With the Moroccan forces equipped by the Americans and French, and the Saharawis using mostly Soviet and Russian weapons, the match-up in the desert wastes seems a step out of time.
The indigenous Saharawi Army fields an eclectic mix of Soviet Cold War-era hardware donated to them by the Algerians, as well as whatever American and French equipment they can capture from the Moroccans.
These include the D-30 122-millimeter howitzer and the BM-21 Grad multiple rocket launcher system, as well as T-62 main battle tanks and a variety of anti-air missiles that have helped ward off Morocco’s air forces.
The Saharawis also have an array of technicals - pickup trucks converted into mobile weapons platforms by installing machine guns or anti-aircraft cannons on the back, which are common on the isolated battlefields of sub-Saharan Africa.
Prelude to War
In October, Saharawi demonstrators began a sit-in protest at the southern border town of Guerguerat, a neutral zone on the coast where Morocco has built a road into Mauritania. The protesters aimed to block Moroccan export of goods extracted from Western Sahara, which the United Nations has ruled is against international law, as well as to put pressure on the UN to begin monitoring human rights in Western Sahara and to hold its long-promised independence referendum.
Then, on November 13, the Moroccan military dispersed the occupation protest with force, violating the 1991 peace agreement and prompting the Polisario Front to declare the war was back on.
Attacking the Wall
The Moroccan construction of a massive sand wall dividing Western Sahara in two in the 1980s has changed the tactics of Saharawi forces, forcing them to adopt a less mobile style of assault that often focuses on artillery bombardments and sniper attacks.
While Saharawi forces have staged attacks all along the sand wall, most operations have been concentrated against the northeastern end of the barrier against the Mahbas, Farsia, Howza and Amgala sectors.
These are among the oldest of the berms, which encompass the capital of Laayoune and the massive phosphate mine at Bou Craa, which together form the core reasons behind Morocco’s occupation of the territory.
Moroccan Army
However, the sand wall isn’t the only barrier: more than 7 million landmines are also buried along the berm. In forts along and behind the berm also sit most of Morocco’s 175,000-strong army.
The Royal Moroccan Armed Forces receive extensive aid from the United States, which gives Rabat money to buy US military equipment via the Foreign Military Sales program.
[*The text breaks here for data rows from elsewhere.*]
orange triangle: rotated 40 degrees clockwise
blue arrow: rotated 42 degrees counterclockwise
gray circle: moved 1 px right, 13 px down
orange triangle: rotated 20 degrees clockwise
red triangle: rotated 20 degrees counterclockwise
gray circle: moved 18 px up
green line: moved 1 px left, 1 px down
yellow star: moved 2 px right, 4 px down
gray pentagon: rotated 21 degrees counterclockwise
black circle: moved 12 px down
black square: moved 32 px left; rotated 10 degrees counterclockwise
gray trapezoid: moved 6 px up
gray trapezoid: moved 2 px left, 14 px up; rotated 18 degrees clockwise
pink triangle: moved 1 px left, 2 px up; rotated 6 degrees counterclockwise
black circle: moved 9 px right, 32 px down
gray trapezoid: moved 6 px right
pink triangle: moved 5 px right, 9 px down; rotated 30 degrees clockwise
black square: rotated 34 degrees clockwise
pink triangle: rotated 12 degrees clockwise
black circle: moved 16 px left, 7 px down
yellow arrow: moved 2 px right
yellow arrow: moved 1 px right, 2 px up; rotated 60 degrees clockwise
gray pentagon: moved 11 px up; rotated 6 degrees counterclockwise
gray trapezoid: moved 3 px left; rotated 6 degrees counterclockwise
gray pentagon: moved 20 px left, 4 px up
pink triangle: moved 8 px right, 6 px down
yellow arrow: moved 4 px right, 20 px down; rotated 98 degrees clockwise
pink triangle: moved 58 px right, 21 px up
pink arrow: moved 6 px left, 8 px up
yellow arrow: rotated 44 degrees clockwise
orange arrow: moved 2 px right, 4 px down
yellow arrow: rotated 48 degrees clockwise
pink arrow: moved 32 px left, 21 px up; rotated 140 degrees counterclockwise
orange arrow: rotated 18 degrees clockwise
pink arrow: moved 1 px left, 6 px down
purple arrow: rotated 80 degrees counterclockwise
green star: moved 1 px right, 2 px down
Last year, Morocco requested more equipment from the US than any other nation: $7.26 billion worth, including 25 F-16V “Viper” fighter jets, smart bomb kits and TOW wire-guided missiles.
This past October, Washington and Rabat signed a 10-year defense cooperation agreement, and in the wake of the peace deal with Israel, the Trump administration pushed ahead with $1 billion in new weapons for Morocco, including four MQ-9B Sea Guardian drones, which are modified versions of the Reaper drone, as well as Hellfire missiles and Paveway and JDAM laser-guided bombs.
The Moroccan military also uses an array of French-made equipment, including Mirage F-1 fighter aircraft and AMX-10 reconnaissance vehicles. They also operate the Ratel Infantry Fighting Vehicle, purchased from apartheid-era South Africa.
A Decades-Long Conflict
Since 1973, the Popular Front for the Liberation of Saguia el-Hamra and Río de Oro (Polisario Front) has fought for self-determination for the Saharawi people. First, they fought against the Spanish colonial forces, but then in 1975, when the Spanish left and Mauritania and Morocco split the territory in two, Polisario took up arms against them as well.
Four years later, Nouakchott signed a peace treaty recognizing the newly declared Sahrawi Arab Democratic Republic (SADR) and withdrawing from the southern half of Western Sahara. But Morocco held fast, and for the next 12 years faced off against Polisario. Rabat progressively cordoned off the urban areas and resource-rich parts of the country with sand walls, forcing the Saharawis eastward into the desert, but failed to defeat Polisario in battle.
More than 100,000 Saharawis fled the country, seeking refuge in camps across the Algerian border, where they have remained.
In 1991, a peace agreement also saw the United Nations agree to coordinate a future referendum on independence in Western Sahara - an agreement its mission there, MINURSO, has not lived up to, which prompted the October protest.